South African player Faf du Plessis is leading the World XI team. He seems fully satisfied with the security arrangements. He seems very hopeful that the South African cricket team will visit Pakistan next year. The Pakistan Cricket Board recently convinced Sri Lankans to play a T-20 cricket match in Lahore. They will be here at the end of October in Lahore, as will West Indies. The driest, most arid years are over. Pakistan’s isolation in international cricket has come to an end. After a long, long spell of summer, the rains are finally here.

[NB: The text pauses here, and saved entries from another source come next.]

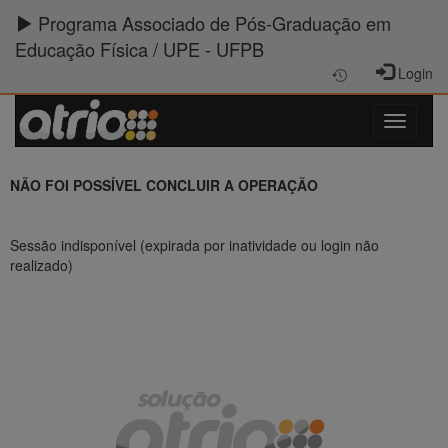
Programa Associado de Pós-Graduação em
Educação Física / UPE - UFPB
Login
NÃO FOI POSSÍVEL CONCLUIR A OPERAÇÃO
Sessão indisponível (expirada por inatividade ou login não
realizado)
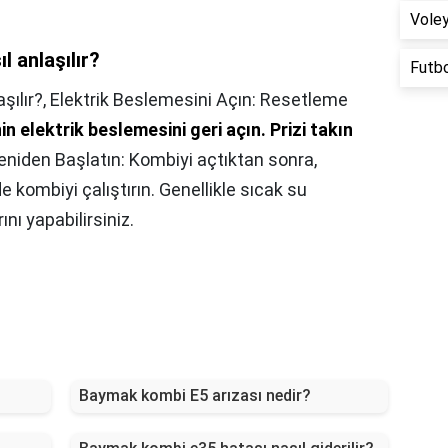
Voley
l anlaşılır?
Futb
şılır?,
Elektrik Beslemesini Açın: Resetleme
n elektrik beslemesini geri açın.
Prizi takın
eniden Başlatın: Kombiyi açtıktan sonra,
 kombiyi çalıştırın. Genellikle sıcak su
rını yapabilirsiniz.
Baymak kombi E5 arızası nedir?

The Pakistan Cricket Board is making preparations for matches not only in Lahore and Karachi but also in Miranshah.This small town is the headquarters of the North Waziristan Tribal Agency where the Pakistan Army launched a successful operation against militants in 2014. The Army built a big sports complex in Miranshah, including a state of the art Younis Khan Cricket Stadium. Imagine if an international match is played in Miranshah, it will be the biggest ever defeat of terrorism in Pakistan after 9/11. Many Pakistanis believe that they are successfully fighting terrorism through cricket.
Certainly, Lahore has come to a halt these days. Many business centres and hotels around the Qaddafi stadium have been closed for security reasons. Many educational institutions, including the premier FC College University is also shut, having postponed its annual exams for a few days, even as its enormous playground has been turned into a parking lot. Thousands of police and intelligence officials have been seconded to security duty for more than 18 hours a day. Former cricket star Shoaib Akhtar told me that credit must go to PCB chief Najam Sethi, Punjab chief minister Shahbaz Sharif and Army Chief Qamar Javed Bajwa.

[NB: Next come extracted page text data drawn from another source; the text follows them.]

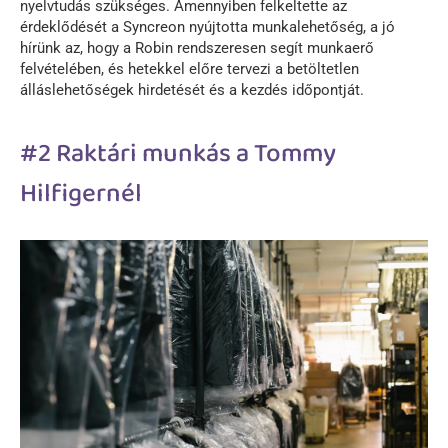
nyelvtudás szükséges. Amennyiben felkeltette az
érdeklődését a Syncreon nyújtotta munkalehetőség, a jó
hírünk az, hogy a Robin rendszeresen segít munkaerő
felvételében, és hetekkel előre tervezi a betöltetlen
álláslehetőségek hirdetését és a kezdés időpontját.
#2 Raktári munkás a Tommy
Hilfigernél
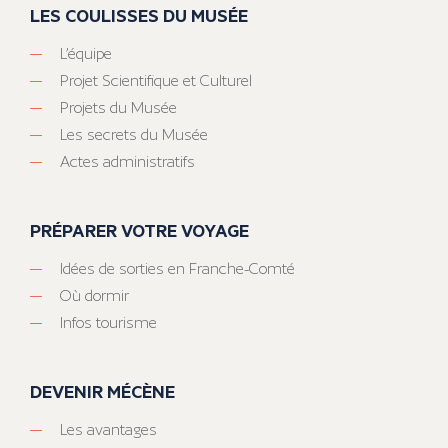
LES COULISSES DU MUSÉE
L’équipe
Projet Scientifique et Culturel
Projets du Musée
Les secrets du Musée
Actes administratifs
PRÉPARER VOTRE VOYAGE
Idées de sorties en Franche-Comté
Où dormir
Infos tourisme
DEVENIR MÉCÈNE
Les avantages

Sethi has especially thanked Bajwa for providing full support to the PCB for the success of this great event. Army spokesperson Major General Asif Ghafoor was personally present in the Stadium during the Tuesday match to encourage the players. Many people missed cricket legend Imran Khan in this event. Pakistan won its only World Cup under his captaincy in 1992. But Imran was in England and didn’t congratulate the Pakistanis not even once, not even with a tweet, for their fortitude in bearing with this isolation, especially now that it had ended.

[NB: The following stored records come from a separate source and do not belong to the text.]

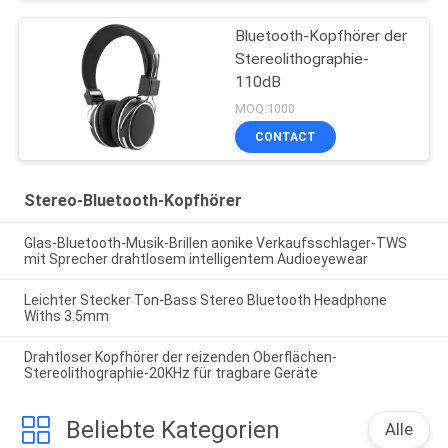
Bluetooth-Kopfhörer der
Stereolithographie-
110dB
MOQ:1000
CONTACT
Stereo-Bluetooth-Kopfhörer
Glas-Bluetooth-Musik-Brillen aonike Verkaufsschlager-TWS
mit Sprecher drahtlosem intelligentem Audioeyewear
Leichter Stecker Ton-Bass Stereo Bluetooth Headphone
Withs 3.5mm
Drahtloser Kopfhörer der reizenden Oberflächen-
Stereolithographie-20KHz für tragbare Geräte
Beliebte Kategorien
Alle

I spoke to Pakistani captain Sarfraz Ahmad about the return of international cricket. He was jubilant. He said “you will see at least three foreign teams visiting Pakistan in next few months. My Indian friends should get rid of their stubbornness and also come here, play Cricket with us. If it is difficult for them, at least congratulate us publicly.” I asked him if he agreed that the return of international Cricket was the defeat of India?”
Sarfraz chose his words carefully. “India is playing with us in all ICC events. Mark my words, tomorrow or day after tomorrow India will definitely come and play in Pakistan. Then why this politics today? Let’s play, in India and in Pakistan, and jointly defeat the fear of terrorism.”